PROVIDENCE, R.I. [Brown University] — A love-hate relationship with alcohol is not unique to human beings. Fruit flies exhibit much the same capacity to find both reward and aversion from the addictive chemical. With a newly announced grant, Karla Kaun, assistant professor of neuroscience, will use fruit fly models to study the fundamental molecular biology of the brain that allows memories of reward to outlast memories of aversion after intoxication.
The funding — $300,000 over three years — comes from the Smith Family Awards Program for Excellence in Biomedical Research of Newton, Mass. The Smith Program makes grants to full-time early career scientists pursuing medical breakthroughs at nonprofit academic, medical or research institutions in Massachusetts, or at Brown University or Yale University.
“Alcohol has both aversive and rewarding properties, however the abiding memories of an intoxication experience are for alcohol’s rewarding properties,” Kaun said. “In contrast, the memory for alcohol’s aversive properties, such as a bitter taste or a resulting hangover, is often short-lived. Little is known about the neuronal and molecular mechanisms underlying this consequential switch in alcohol memory valence.”
Kaun hopes to fill in that knowledge gap by studying the relevant brain circuitry in several genetic variants of Drosophila flies and the molecular signaling mechanisms that drive those circuits. The goal is to generate new ideas for treating alcohol addiction in humans.
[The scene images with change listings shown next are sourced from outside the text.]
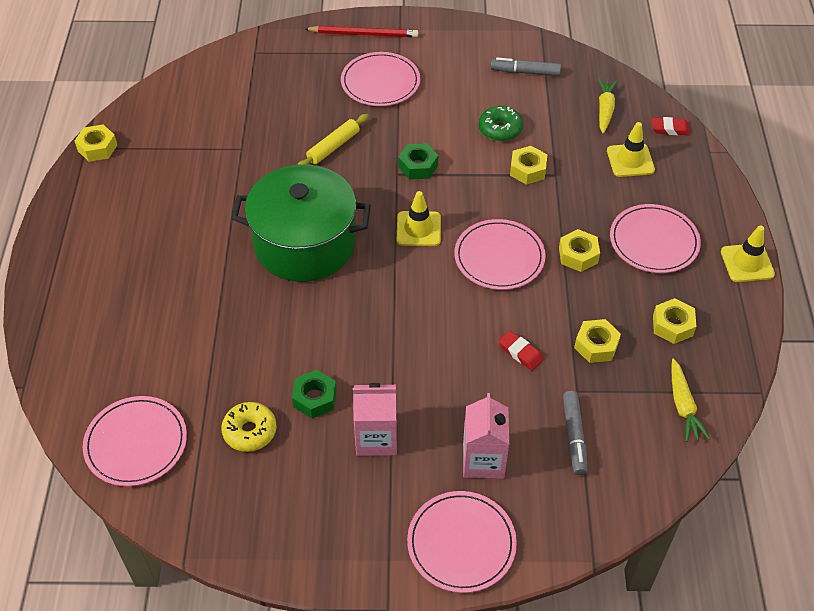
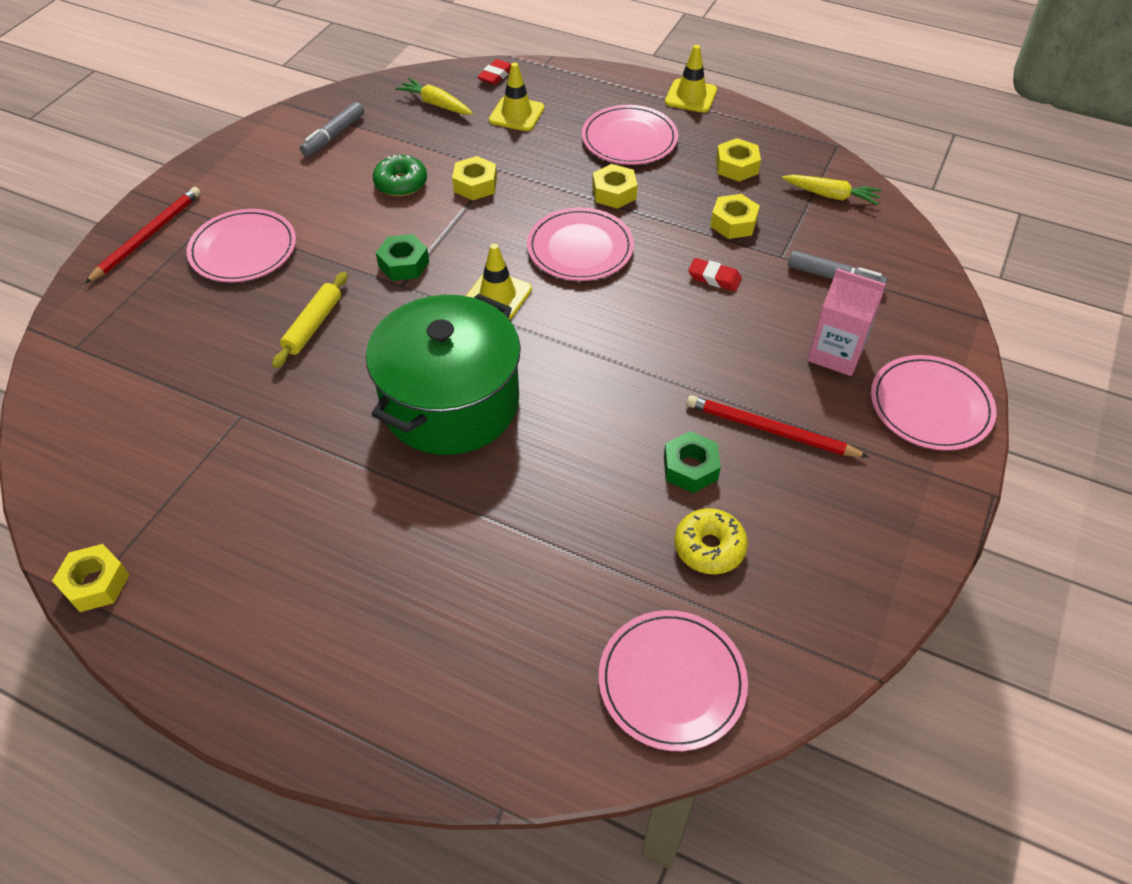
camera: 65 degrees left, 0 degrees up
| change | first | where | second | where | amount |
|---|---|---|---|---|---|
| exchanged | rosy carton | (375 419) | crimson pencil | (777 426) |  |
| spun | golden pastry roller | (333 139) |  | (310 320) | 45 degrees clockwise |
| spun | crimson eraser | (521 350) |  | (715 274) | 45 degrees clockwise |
“Our approach to investigating the switch from aversive to appetitive ethanol memory in Drosophila will provide in-depth understanding of how alcohol becomes rewarding in a behaving animal,” she said. “This work has the potential to reveal innovative therapeutic interventions aimed at reshaping maladaptive emotional valences and restoring the delicate balance between the rewarding and aversive effects of alcohol.”